The reason why we suggest a Bayesian approach is to take into account that the age distribution of a study may not be uniformly distributed. This can be handled by training a model which is not affected by the age distribution, and in the second step the prior age distribution can be assumed specifically for a tested individual.

We want to stress that many researchers in the field of dental age estimation are most aware of the age mimicry bias. Below is a paragraph from the introduction of a paper by Tangmose et al. where Patrick Thevissen is the second author [6].

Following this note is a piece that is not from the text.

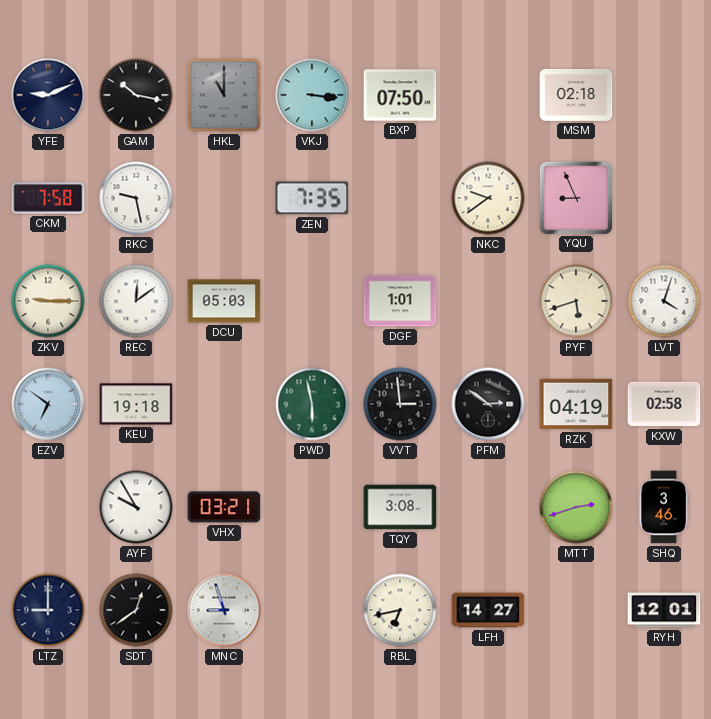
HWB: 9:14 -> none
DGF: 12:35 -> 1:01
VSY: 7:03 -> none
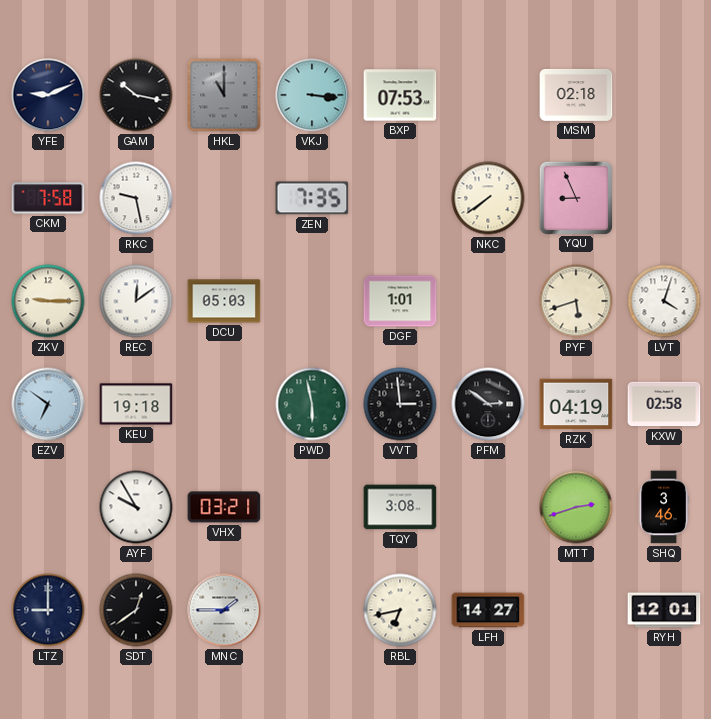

The majority of reference studies investigating dental age report the correlation between chronological age and the stages of third molar development as means and standard deviations for the third molars individually: upper right (UR), upper left (UL), lower left (LL), and lower right (LR) [6], [7], [8]. Unfortunately, mean ages are affected by the age composition of the reference sample. This bias is known as age-mimicry [9]. Although small, when used for age estimation purposes this bias may affect whether the examinee is assessed as a child or an adult. For example, the mean age at stage R3/4 in UR has been reported as both 17.0 years and 18.3 years [8], [10]. Thus, simply taking the mean of means or using discrete age intervals may become attractive, although actually methodologically wrong”.

As a concluding remark we would like to add that age mimicry is by no means restricted to the field of dental age estimation. We found biased age estimation studies based on (I) skeletal age of the hand by the Greulich & Pyle atlas [7], (II) ossification stages of the medial clavicular epiphysis [8] and (III) ossification stages of the knee [9]. By focusing on this rather obvious selection bias we hope that more unbiased studies can be available to the research community, and decision makers such as in a court of law, in the future.

Meanwhile, biased studies keep being published. One recent example is by Jayaraman & Roberts [10], in which they make a direct comparison of age within stage between a Caucasian and Chinese population. These two populations consist of reference samples of different age structure and should from our perspective not be directly compared in the manner they are due to age mimicry bias.